With the mobile app and on-demand service market beginning to blossom for B2B, startups are quickly catching on that investors are ready to support their innovations in these spaces.
The latest to snag financial backing is B2B on-demand delivery service Dropoff, which saw backer Greycroft lead a $7 million Series A funding round, according to reports published Wednesday (June 24). The funding, which was also boosted by Correlation Ventures, Wild Basin Investments and Texas Atlantic Capital, will go to support the expansion of the delivery service in Dallas, San Antonio and elsewhere.
According to Dropoff founder Sean Spector, his company operates in a far less crowded market than the massive consumer on-demand delivery space. “This isn’t just pickup and delivery, this is logistics,” he said in an interview with TechCrunch. “There are delivery windows, timing of pickups, proof of delivery signatures required … these are very different challenges than B2C delivery.”
Operating in a space just for businesses means filling a void, Spector added. “Right now, there’s a hole in the market. There really is no national same-day business delivery provider,” he said. “That’s what we want to be.”

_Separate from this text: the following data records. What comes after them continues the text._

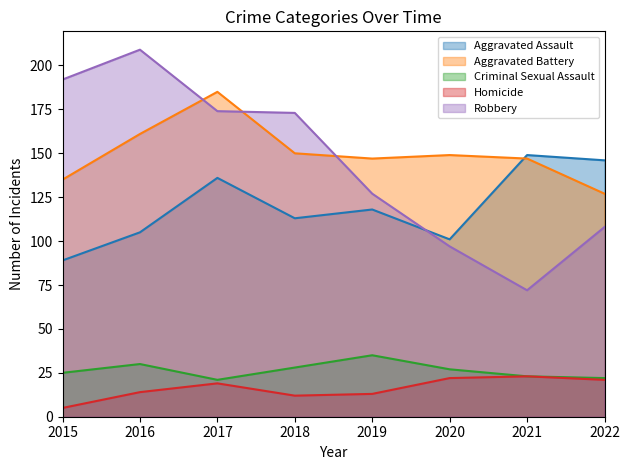

What is the difference between the Criminal Sexual Assault values at 2016 and 2018?

2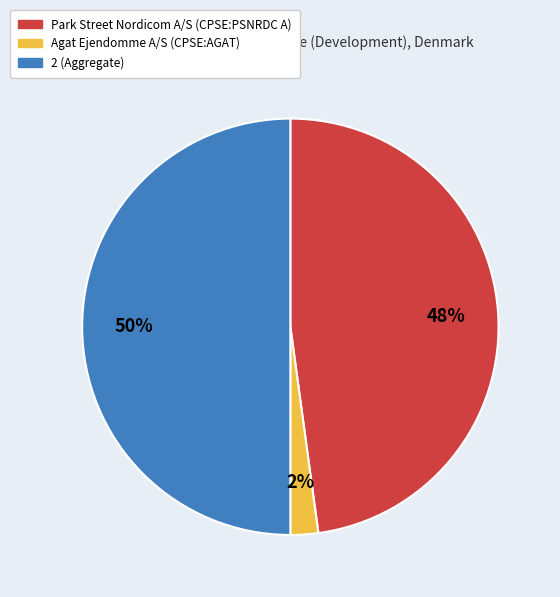

Which slice is the smallest?

Agat Ejendomme A/S (CPSE:AGAT)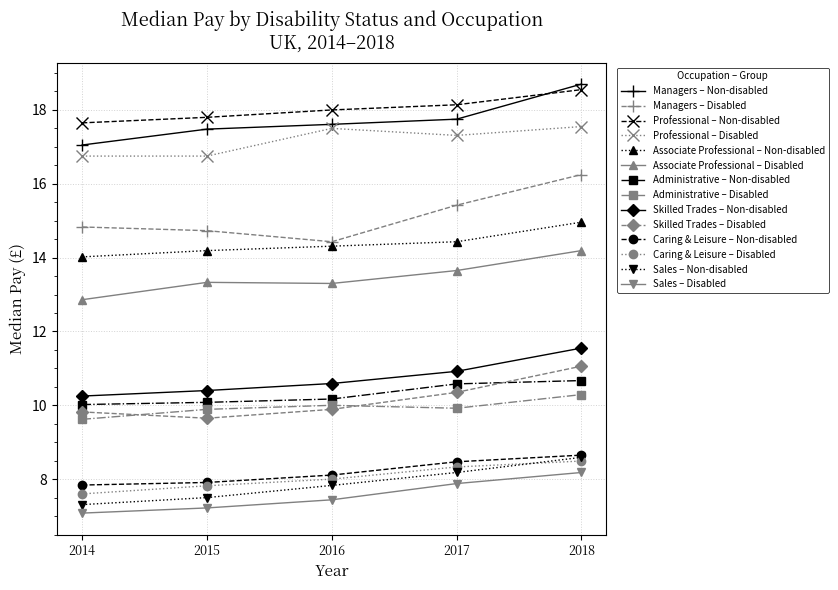

True or false: Associate Professional – Non-disabled and Associate Professional – Disabled intersect in this chart.

False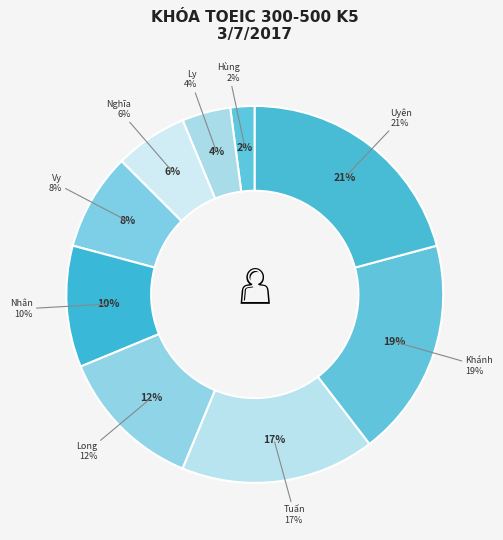

To the nearest percent, what is the average slice percentage?

11%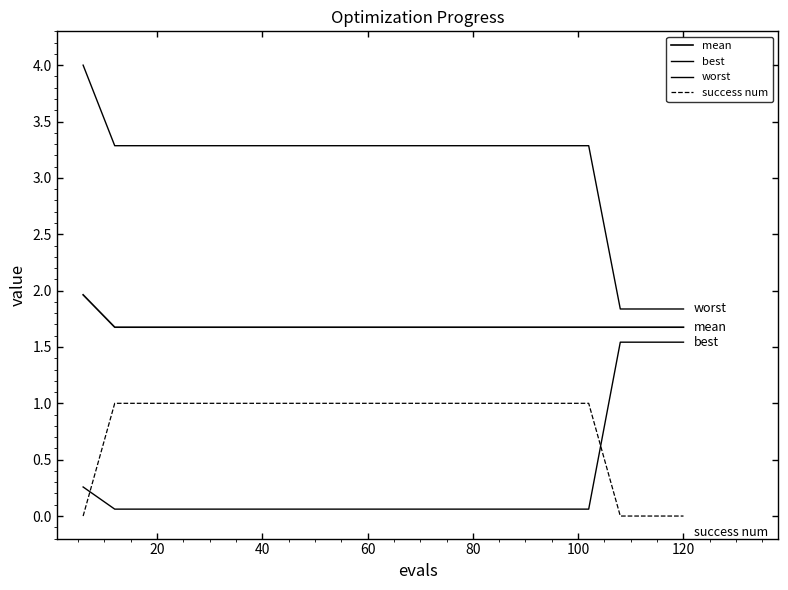

How many lines are shown in the chart?

4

The startup offers business access to its delivery services through a Web and mobile app designed with an interface for enterprise. The offering provides companies with price estimates as well as real-time package tracking, reports said, plus an API plugin that is compatible with warehouse databases or eCommerce sites to manage inventory. Corporate clients can have items delivered ranging from groceries for the office to legal documents, reports said.
CVS is one of Dropoff’s largest customers, according to Spector. The pharmaceutical chain uses the startup to deliver medical supplies and medicine across Texas.
The $7 million backing in Dropoff signals investors’ confidence in the expanding B2B on-demand market. A recent panel on the topic held last month at the On-Demand Conference explored the rise in B2B on-demand mobile apps with experts agreeing the space will surely grow. The temporary staff market, for example, has reached a $115 billion valuation, according to reports.